Great points. I think the Denmark case will prove to be quite positive. I believe it takes higher level skills to be able to search for information, evaluate which information is best suited for the context, and apply the information. These are the skills that are needed and will be used for careers. Regurgitating facts means students aren’t evaluating the source and that bothers me. In life, the majority of situations involve more than one answer or solution and we have to base choices on our thinking skills. I don’t feel students get enough practice doing this and perhaps that is why many adults make terrible choices.
Hey, I just wrote about it a short while ago:
“…I had this idea… enable full Internet access during an exam. The big fear of cheating, I mean copying, is irrelevant, I told her. You’ve got to be a good student and know your way around the material in order not to get lost between the huge amounts of information, advice and opinions available online. If you can get your answers right without learning anything before, you must be a very good self learner and perhaps talented enough in this area not to need extra learning. As I see it, a big part of this test is to test students ability to learn, not necessarily their existing accumulated knowledge.”
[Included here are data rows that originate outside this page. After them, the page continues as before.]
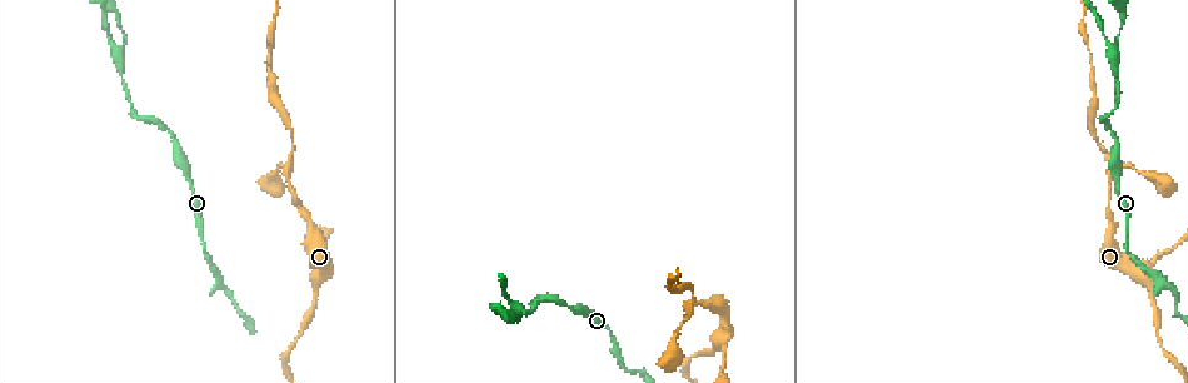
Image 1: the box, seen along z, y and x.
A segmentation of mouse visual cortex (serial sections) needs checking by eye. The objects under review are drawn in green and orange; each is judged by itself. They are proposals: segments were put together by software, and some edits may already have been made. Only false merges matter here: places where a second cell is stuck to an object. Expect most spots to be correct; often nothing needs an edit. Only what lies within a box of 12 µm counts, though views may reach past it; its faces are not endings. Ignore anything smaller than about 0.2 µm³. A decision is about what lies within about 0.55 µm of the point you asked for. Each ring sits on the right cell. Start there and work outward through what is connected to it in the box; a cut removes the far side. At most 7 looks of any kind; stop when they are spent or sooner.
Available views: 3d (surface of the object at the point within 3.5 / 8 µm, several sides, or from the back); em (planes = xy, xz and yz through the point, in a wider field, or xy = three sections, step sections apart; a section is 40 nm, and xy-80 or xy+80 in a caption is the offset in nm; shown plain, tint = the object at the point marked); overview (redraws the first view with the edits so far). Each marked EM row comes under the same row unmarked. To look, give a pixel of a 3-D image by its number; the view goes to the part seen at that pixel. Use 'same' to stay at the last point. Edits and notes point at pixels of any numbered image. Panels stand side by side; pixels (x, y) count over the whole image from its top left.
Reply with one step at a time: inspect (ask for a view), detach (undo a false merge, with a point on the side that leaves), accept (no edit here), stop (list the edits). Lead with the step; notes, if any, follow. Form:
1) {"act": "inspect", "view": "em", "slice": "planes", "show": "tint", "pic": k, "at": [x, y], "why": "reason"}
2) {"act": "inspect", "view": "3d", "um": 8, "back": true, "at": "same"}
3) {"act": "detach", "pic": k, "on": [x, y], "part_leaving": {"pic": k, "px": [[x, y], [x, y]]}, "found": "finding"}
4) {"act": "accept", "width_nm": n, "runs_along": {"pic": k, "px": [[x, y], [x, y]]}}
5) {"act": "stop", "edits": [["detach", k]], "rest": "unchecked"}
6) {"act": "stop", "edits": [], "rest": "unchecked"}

{"act": "inspect", "view": "3d", "um": 3.5, "pic": 1, "at": [317, 295], "why": "thick turns thin"}

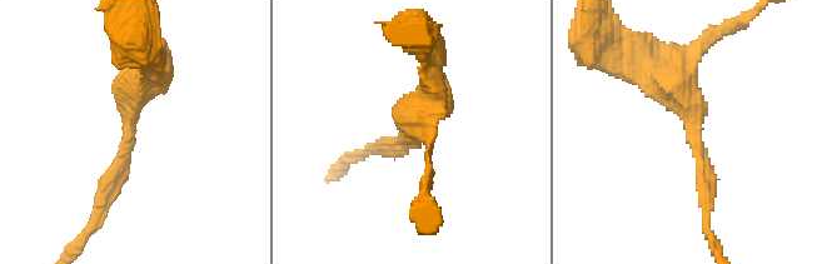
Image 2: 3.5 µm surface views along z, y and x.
{"act": "inspect", "view": "em", "slice": "xy", "step": 1, "show": "tint", "pic": 2, "at": [129, 136], "arm_widths_nm": [200, 450]}

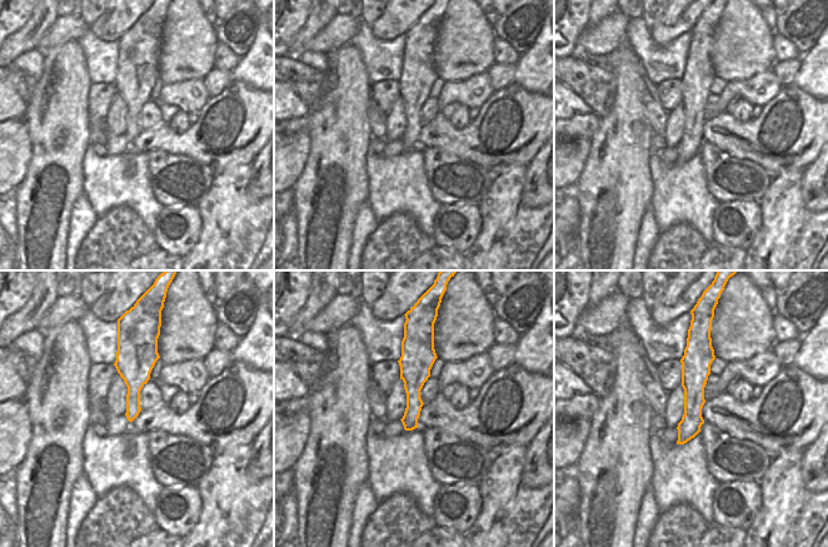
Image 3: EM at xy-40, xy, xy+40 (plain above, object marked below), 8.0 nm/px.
{"act": "accept", "runs_along": {"pic": 2, "px": [[152, 73], [98, 207]]}, "found": "continuous, no second cell"}

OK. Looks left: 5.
{"act": "inspect", "view": "3d", "um": 3.5, "pic": 1, "at": [691, 290], "why": "sudden change in width"}

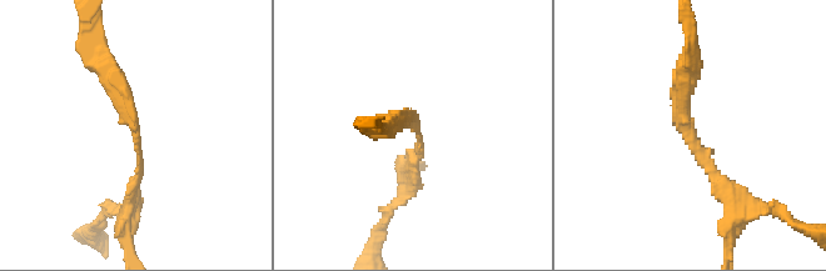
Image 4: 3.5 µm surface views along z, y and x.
{"act": "inspect", "view": "em", "slice": "planes", "show": "tint", "pic": 4, "at": [138, 142], "arm_widths_nm": [150, 250], "why": "shape alone is not enough"}

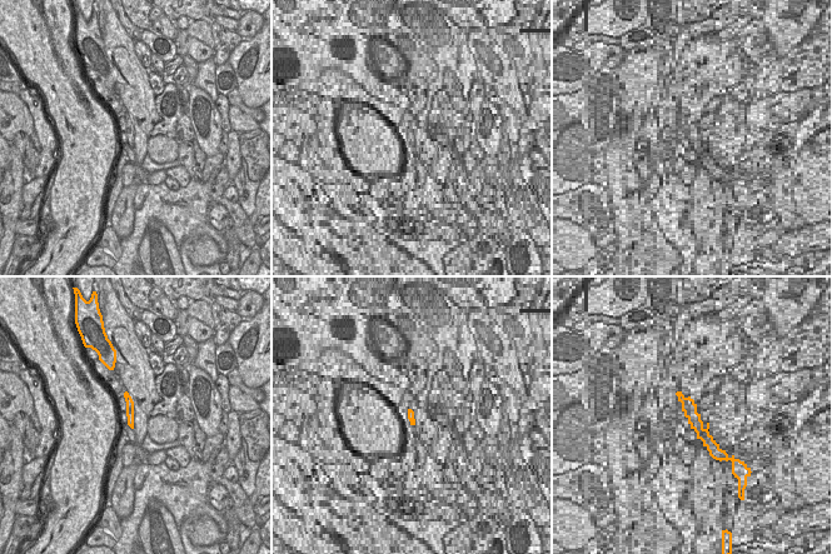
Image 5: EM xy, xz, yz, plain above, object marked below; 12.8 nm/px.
{"act": "accept", "runs_along": {"pic": 5, "px": [[125, 394], [129, 400], [131, 425]]}, "found": "one cell here"}

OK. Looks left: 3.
{"act": "inspect", "view": "3d", "um": 3.5, "back": true, "pic": 1, "at": [538, 301], "why": "sharp bend"}

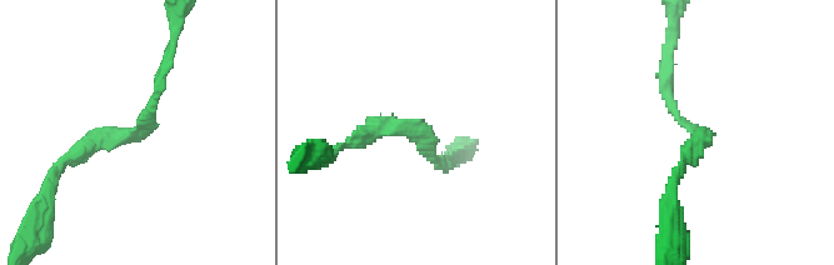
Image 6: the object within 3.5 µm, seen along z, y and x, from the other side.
{"act": "inspect", "view": "em", "slice": "planes", "show": "tint", "pic": 6, "at": [418, 131], "arm_widths_nm": [150, 200]}

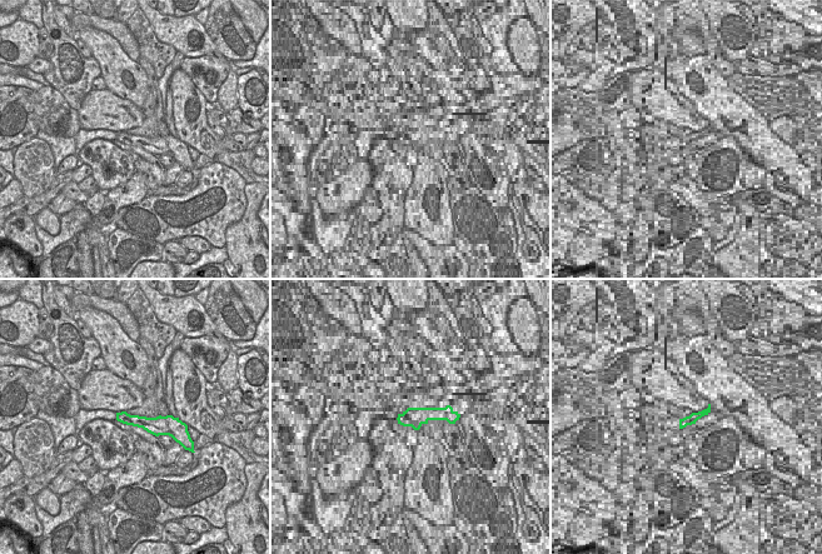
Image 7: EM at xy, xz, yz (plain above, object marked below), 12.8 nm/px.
{"act": "accept", "runs_along": {"pic": 7, "px": [[119, 415], [145, 423], [170, 423]]}, "found": "continuous, no second cell"}

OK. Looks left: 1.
{"act": "stop", "edits": [], "rest": "unchecked"}

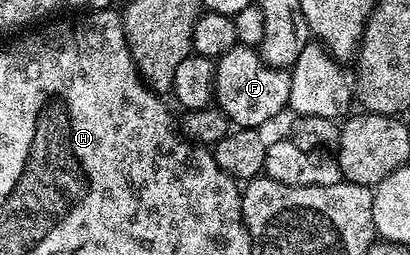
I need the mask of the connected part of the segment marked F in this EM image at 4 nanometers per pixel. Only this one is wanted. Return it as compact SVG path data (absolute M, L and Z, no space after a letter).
M236 43L215 60L214 103L227 116L232 125L240 128L257 128L266 120L288 109L291 75L286 69L268 66L258 51Z

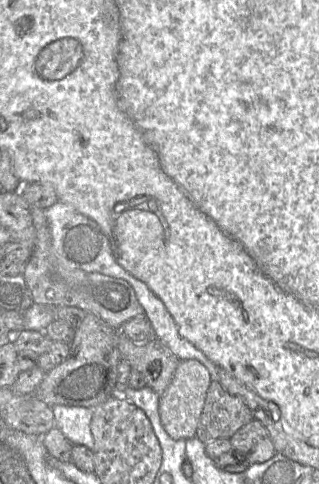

You can read the whole story here:
and I really like your blog post! 🙂
Interesting thoughts and certainly something I have struggled with over the early years of my teaching career. I have been known to allow students to access their notes during an assessment and often say that in most cases in the real world you can use your resources to look up an answer.
Knowing that they might be able to use their notes, more students have taken them which will help their own retention of the information.
It does take some ability to be able to pose the correct question online to get the right information. I agree that this skill is an important part of the learning. Thanks for the food for thought.
Frankly, unless I’m specifically testing the ability to find information, I prefer to give students whatever info they need in order to have them focus exclusively on processing it in whatever way I’m testing. Otherwise they are just wasting valuable time and energy that would be put to better use on the task at hand.
In the 1970s and 80s when digital calculators first became available, this same argument took place over them. From the beginning I always allowed students to use them; but I found it usually didn’t help, and often hurt. I found that most students had no ability to estimate correct answers, so when they punched the wrong button on the calculator, and arrived at a nonsense answer, they didn’t notice it. Their’s was the answer the calculator produced, so it must be correct.
Bill’s first comment moves slightly away from the theme of assessment. Nevertheless, that comment reflects what I was doing with my students on a computer programming course 15 years ago.
His second comment touches on a much broader theme: how to judge the quality of information. I do not remember seeing this in any of the curriculum documents that I have seen. Has anybody else that in a curriculum document?